Schon seit Langem gibt es umfassende Beweise dafür, dass die Region um die Wiederverarbeitungsanlage mit Strahlung kontaminiert ist. Schon Ende der 90er Jahre nahm Greenpeace im Meer Boden- und Wasserproben an entsprechenden Ableitungsrohren der Anlage und stellte dabei fest, dass radioaktive Flüssigabfälle direkt ins Meer geleitet werden. Und das legal, da nur das Entsorgen von Atommüllfässern verboten ist. Auch bei der Abluft der Anlage wurde eine immense Überschreitung der Grenzwerte nachgewiesen. Nicht erstaunlich ist also, dass französische Wissenschaftler schon vor über zehn Jahren eine erhöhte Blutkrebsrate bei Kindern und Jugendlichen in der Umgebung nachwiesen.

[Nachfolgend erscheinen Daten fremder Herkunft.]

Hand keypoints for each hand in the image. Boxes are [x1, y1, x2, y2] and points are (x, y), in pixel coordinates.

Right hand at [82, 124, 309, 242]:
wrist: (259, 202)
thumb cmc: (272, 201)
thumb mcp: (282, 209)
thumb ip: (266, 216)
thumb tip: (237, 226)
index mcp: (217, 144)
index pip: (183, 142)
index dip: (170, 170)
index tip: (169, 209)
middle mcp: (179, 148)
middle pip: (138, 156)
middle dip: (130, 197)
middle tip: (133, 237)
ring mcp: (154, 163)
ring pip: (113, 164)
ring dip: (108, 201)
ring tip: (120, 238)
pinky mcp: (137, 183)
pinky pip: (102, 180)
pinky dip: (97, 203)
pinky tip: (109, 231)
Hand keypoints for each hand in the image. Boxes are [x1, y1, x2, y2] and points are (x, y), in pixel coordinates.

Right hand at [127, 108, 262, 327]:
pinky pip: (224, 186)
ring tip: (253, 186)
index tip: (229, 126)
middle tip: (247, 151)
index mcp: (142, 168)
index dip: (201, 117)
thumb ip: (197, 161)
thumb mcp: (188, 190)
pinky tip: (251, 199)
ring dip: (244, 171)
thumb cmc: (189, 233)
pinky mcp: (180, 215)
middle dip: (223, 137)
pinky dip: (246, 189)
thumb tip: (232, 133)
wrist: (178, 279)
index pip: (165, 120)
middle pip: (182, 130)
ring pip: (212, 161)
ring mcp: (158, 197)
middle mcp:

Doch die französischen Aktivisten stehen trotz all der Fakten auf verlorenem Posten mit ihrer Forderung nach einem Atomausstieg. Sie bekommen nicht einmal die Informationen, die ihnen nach dem Transparenzgesetz eigentlich zustehen: So versuchten sie wochenlang, vom Betreiber in La Hague (Areva) und der staatlichen Sicherheitsbehörde ASN (l’Autorité de Sûreté Nucléaire) zu erfahren, wie viel Radioaktivität die elf Castorwaggons eigentlich enthalten – jedoch ohne Erfolg. Erst über einen niedersächsischen Grünen-Abgeordneten habe man die genauen Werte erfahren. Nun wissen Greenpeace und »Sortir du nucléaire« auch, warum man sich taub stellte: Der zwölfte Castor ist der »radioaktivste Atommülltransport der Welt«. Mit 3000 Becquerel enthält der Zug eine zehn Mal höhere Strahlung als bei dem Unfall 1986 in Tschernobyl frei wurden. »Das zeigt alles, wie wenig demokratisch unser Land ist«, erklärt Charlotte Mijeon.

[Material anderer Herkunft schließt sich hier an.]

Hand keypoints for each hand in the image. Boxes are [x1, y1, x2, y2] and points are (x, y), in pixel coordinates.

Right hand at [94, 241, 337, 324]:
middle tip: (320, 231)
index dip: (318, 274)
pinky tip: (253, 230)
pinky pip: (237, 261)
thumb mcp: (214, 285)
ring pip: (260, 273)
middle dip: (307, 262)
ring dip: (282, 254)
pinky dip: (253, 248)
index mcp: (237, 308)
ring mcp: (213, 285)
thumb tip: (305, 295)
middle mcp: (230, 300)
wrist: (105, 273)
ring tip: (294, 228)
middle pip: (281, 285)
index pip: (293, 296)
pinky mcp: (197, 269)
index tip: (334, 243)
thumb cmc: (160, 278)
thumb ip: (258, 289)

Doch solange die französische Öffentlichkeit nicht die bestehenden Strukturen hinterfragt, wird sich auch nichts bewegen. Französische Atomgegner leisten deshalb immer noch harte Pionierarbeit, wohingegen der Antiatomprotest in Deutschland mittlerweile fast im sogenannten Mainstream angekommen ist.